---------- Data for this task ----------

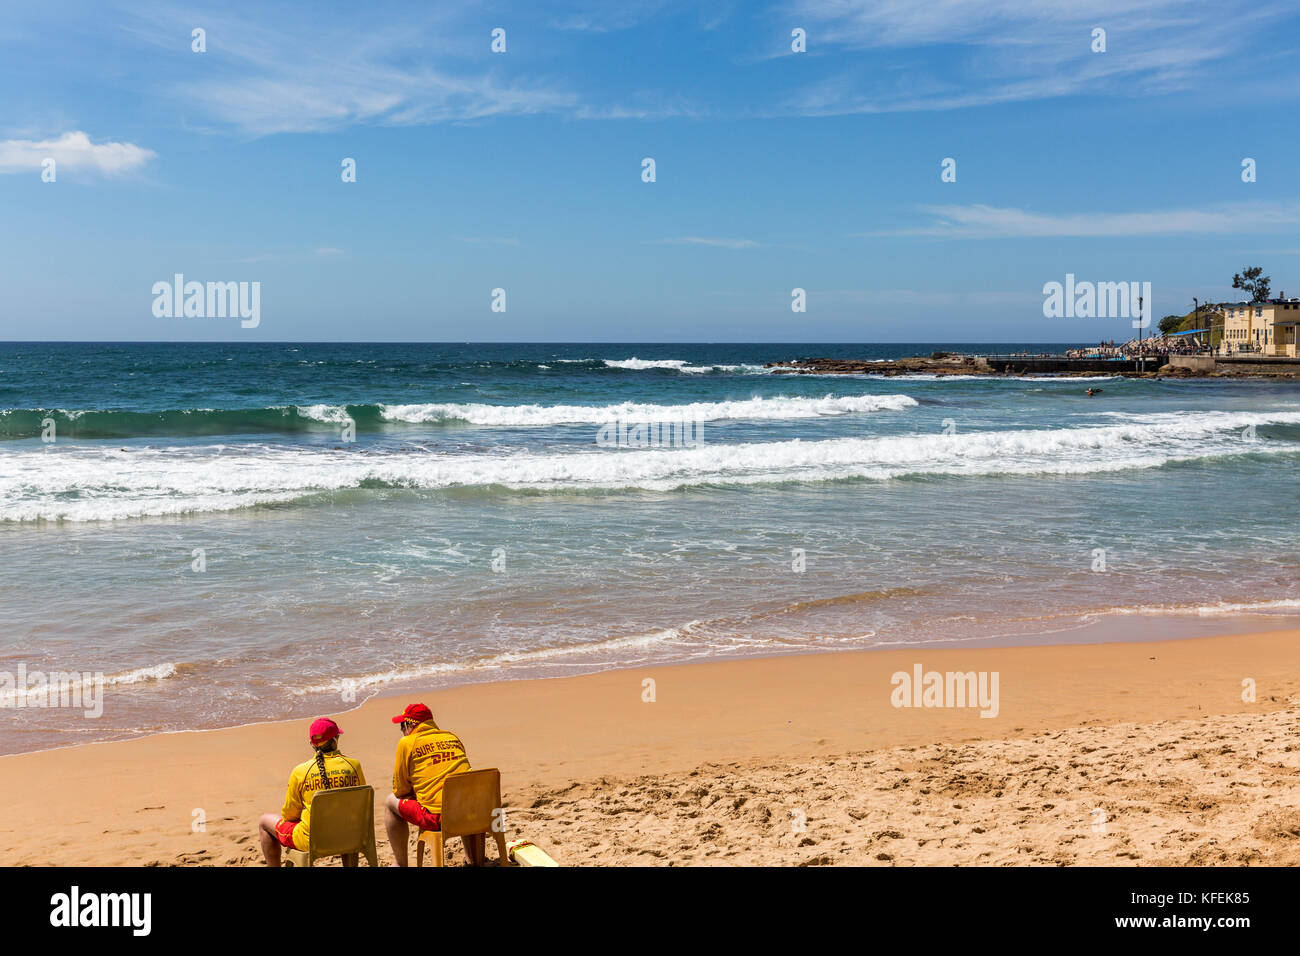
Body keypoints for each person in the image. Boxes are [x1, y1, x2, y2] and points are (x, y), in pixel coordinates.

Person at [257, 717, 365, 866]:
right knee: (344, 821)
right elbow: (360, 806)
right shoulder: (354, 766)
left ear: (311, 744)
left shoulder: (301, 771)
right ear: (335, 739)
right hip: (348, 836)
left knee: (264, 821)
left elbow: (289, 814)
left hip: (311, 840)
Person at [385, 702, 476, 866]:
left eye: (402, 725)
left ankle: (400, 863)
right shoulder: (452, 737)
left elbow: (400, 790)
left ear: (411, 724)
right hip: (471, 812)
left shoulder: (407, 742)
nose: (402, 730)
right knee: (458, 792)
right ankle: (471, 858)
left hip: (439, 818)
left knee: (390, 801)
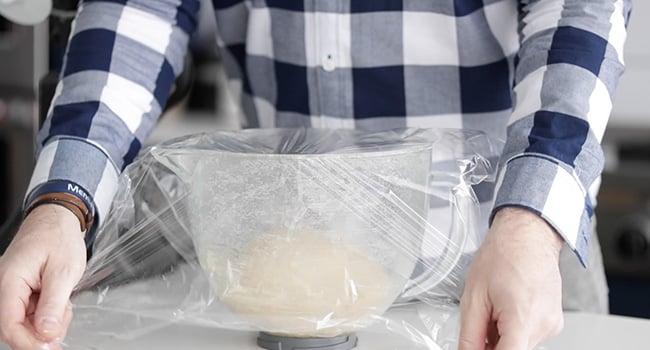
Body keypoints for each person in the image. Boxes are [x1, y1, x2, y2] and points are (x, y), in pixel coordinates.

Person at [0, 0, 631, 349]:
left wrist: (527, 225)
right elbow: (137, 10)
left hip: (509, 261)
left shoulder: (520, 243)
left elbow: (578, 12)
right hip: (288, 287)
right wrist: (63, 202)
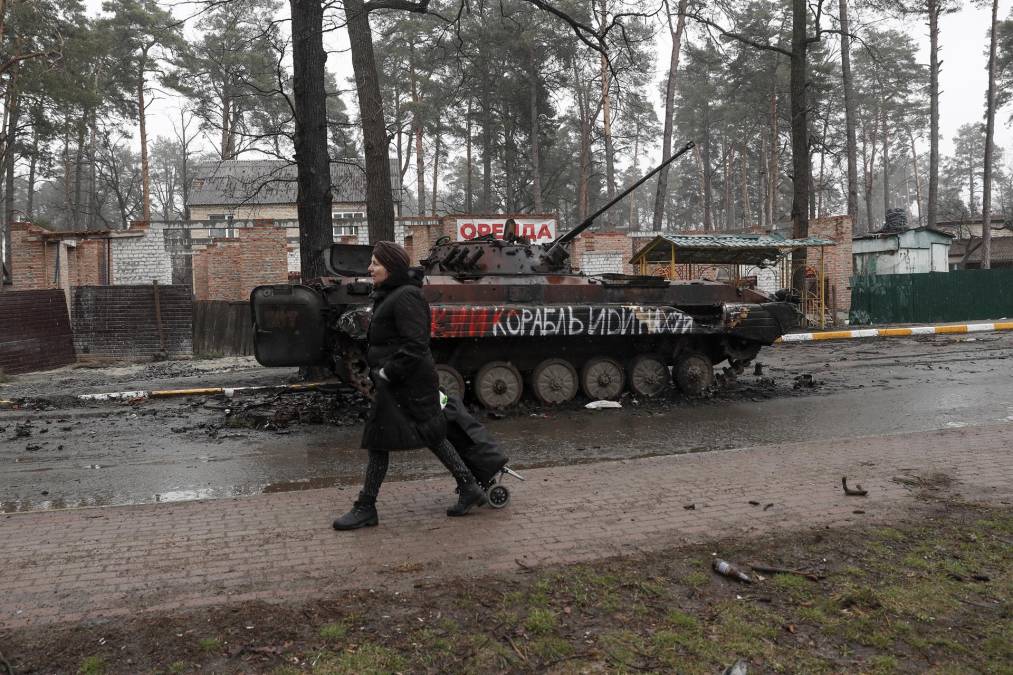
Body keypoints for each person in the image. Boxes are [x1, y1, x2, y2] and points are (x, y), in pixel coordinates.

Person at [332, 241, 488, 530]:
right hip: (404, 381)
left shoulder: (405, 297)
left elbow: (416, 343)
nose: (369, 268)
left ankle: (366, 507)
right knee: (430, 433)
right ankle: (468, 486)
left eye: (375, 263)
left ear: (391, 267)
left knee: (381, 440)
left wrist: (388, 373)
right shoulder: (392, 294)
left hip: (406, 382)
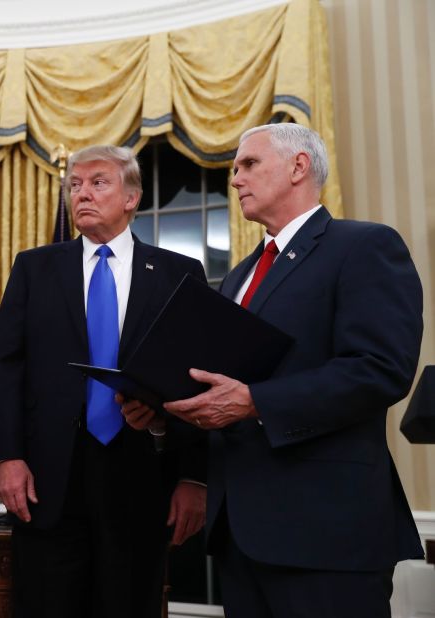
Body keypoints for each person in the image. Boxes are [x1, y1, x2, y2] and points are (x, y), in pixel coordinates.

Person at [151, 123, 424, 617]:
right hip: (239, 534)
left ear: (299, 166)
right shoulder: (240, 274)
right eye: (235, 168)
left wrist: (256, 402)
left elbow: (381, 369)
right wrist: (162, 409)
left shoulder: (363, 246)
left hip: (327, 533)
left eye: (249, 164)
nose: (235, 178)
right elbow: (223, 385)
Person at [0, 145, 208, 618]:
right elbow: (6, 367)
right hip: (46, 480)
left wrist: (192, 475)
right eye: (75, 185)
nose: (82, 193)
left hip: (143, 473)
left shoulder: (178, 274)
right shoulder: (34, 268)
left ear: (132, 197)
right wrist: (7, 457)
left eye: (98, 182)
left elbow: (195, 378)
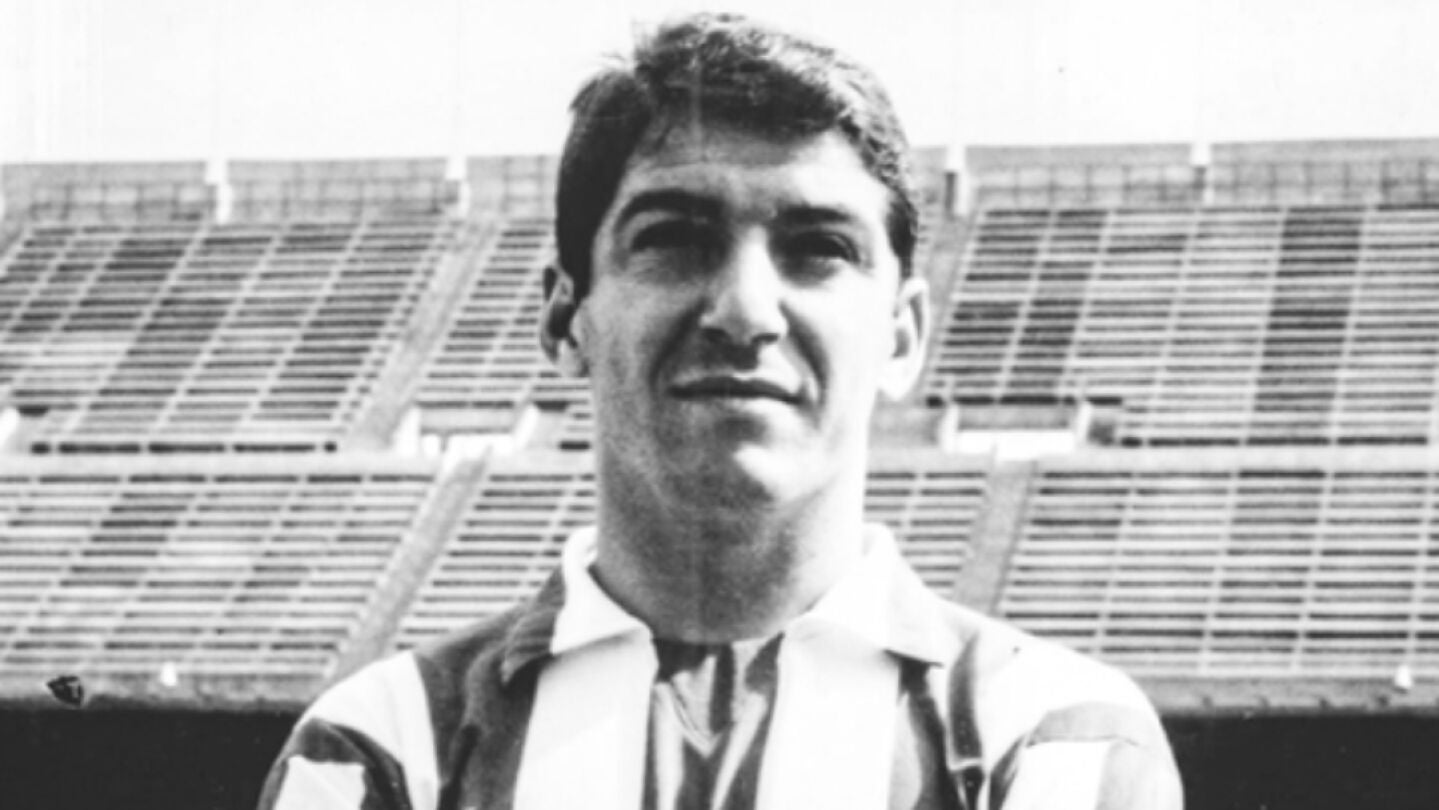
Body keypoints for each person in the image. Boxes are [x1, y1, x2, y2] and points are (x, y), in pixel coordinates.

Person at [259, 13, 1182, 810]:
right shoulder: (384, 746)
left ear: (901, 336)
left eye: (818, 248)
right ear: (564, 317)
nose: (744, 311)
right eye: (673, 238)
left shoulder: (1049, 736)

----------

▸ Problem to work on: Whenever a line above includes "knee", copy it in full.

▸ Reply to the task:
right knee: (344, 821)
left knee: (264, 821)
right knee: (458, 792)
left knee: (390, 801)
right knee: (430, 433)
left knee: (381, 440)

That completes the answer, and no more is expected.